#### Page text

Prior to sitting down to interview John Leonard, M.D., president and CEO of Intellia Therapeutics, we had an informal conversation over the phone to develop an angle for the story. During such calls, especially when someone is willing to be transparent about their work and personal life experiences, you can learn a great deal about what makes them tick. For example, Leonard recounted the story of how he found out his wife had MS (she had an episode where she couldn’t walk). At the time, he was working at the NIH, and their son was only a year and a half. “As a result of my wife’s illness, we ended up with a lot of medical bills, and my fellowship salary was $30,000 a year.” Leonard says he had been wavering on the decision to pursue a career in academia or something in industry. But it was his wife’s illness and the resulting financial challenges that tipped him toward a career in industry.

########
#### Extracted material

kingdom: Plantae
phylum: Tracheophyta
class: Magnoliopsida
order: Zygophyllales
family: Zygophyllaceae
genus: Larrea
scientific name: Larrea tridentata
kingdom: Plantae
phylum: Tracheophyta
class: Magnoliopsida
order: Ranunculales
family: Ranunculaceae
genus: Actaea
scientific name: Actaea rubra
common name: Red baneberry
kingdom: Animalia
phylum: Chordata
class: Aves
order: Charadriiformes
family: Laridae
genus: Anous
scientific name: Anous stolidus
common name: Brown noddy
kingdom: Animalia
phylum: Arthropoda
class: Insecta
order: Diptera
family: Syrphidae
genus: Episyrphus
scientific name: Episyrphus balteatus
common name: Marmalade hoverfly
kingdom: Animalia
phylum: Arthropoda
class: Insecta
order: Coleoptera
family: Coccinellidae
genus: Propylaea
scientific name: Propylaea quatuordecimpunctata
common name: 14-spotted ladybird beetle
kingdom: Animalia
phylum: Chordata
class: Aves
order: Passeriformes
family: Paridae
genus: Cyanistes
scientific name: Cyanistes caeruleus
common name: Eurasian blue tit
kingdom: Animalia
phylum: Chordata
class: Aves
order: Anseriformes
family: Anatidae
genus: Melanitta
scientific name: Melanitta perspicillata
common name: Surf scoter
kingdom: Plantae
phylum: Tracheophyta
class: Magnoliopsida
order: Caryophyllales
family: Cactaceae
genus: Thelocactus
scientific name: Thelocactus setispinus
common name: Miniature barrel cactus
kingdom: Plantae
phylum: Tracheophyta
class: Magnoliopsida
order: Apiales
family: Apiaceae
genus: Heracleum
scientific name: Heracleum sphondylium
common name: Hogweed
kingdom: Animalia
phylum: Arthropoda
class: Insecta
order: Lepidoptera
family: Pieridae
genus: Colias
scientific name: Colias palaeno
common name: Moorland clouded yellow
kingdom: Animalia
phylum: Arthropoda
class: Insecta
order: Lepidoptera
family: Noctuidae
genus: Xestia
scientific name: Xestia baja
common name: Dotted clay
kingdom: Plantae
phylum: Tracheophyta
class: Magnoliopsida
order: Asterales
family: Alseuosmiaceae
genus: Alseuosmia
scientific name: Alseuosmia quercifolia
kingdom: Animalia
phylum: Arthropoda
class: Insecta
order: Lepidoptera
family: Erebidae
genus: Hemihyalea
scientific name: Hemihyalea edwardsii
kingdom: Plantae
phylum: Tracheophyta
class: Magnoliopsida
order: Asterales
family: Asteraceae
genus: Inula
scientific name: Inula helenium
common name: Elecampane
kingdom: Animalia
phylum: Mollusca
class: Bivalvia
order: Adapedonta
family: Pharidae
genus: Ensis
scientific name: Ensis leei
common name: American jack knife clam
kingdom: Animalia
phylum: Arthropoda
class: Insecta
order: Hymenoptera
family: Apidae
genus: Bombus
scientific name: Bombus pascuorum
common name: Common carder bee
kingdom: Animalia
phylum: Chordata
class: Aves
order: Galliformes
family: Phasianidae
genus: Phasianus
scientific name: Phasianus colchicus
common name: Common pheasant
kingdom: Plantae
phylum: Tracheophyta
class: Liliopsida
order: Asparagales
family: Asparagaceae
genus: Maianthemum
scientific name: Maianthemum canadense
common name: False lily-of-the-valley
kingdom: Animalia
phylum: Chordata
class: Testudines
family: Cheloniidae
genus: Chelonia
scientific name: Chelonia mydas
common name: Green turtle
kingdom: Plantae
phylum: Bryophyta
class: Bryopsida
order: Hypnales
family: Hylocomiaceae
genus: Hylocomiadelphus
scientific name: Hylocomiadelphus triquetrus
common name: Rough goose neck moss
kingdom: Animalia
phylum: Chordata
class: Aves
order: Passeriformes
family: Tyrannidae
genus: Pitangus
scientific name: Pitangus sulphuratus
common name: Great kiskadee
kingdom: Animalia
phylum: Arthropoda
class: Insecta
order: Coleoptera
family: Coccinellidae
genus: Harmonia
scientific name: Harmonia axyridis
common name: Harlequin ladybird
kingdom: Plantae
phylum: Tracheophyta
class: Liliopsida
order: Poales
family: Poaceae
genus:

########

**What the task requires:**
Could you carry the profile of Intellia Therapeutics CEO John Leonard forward from its last sentence?

**Answer space:**
Years later, he found he had an entrepreneurial spark when he met a New York bond trader from Argentina who wanted to start a working ranch. Together, with several former colleagues, the group bought land in Bolivia, and the ranch became Leonard’s first entrepreneurial venture. But he quickly learned that to be a successful entrepreneur, there is much more required than a mere desire for adventure. Turns out, the lack of infrastructure in Bolivia made it very difficult for the ranch to accomplish what was necessary transportation wise. And though the ranch didn’t turn out quite as anticipated (i.e., it’s now defunct), Leonard still feels the experience was worth it.
A few years later, he again tried his hand at being an entrepreneur, this time a little bit closer to home. After meeting Greg Hall, the former brewmaster at Goose Island Beer in Chicago (where Leonard was living), the two, along with partner Stephen Schmakel and other investors, built Virtue Cider, a craft cider company in Michigan. The company today is wholly owned by Anheuser-Busch via its “High End” craft and import division.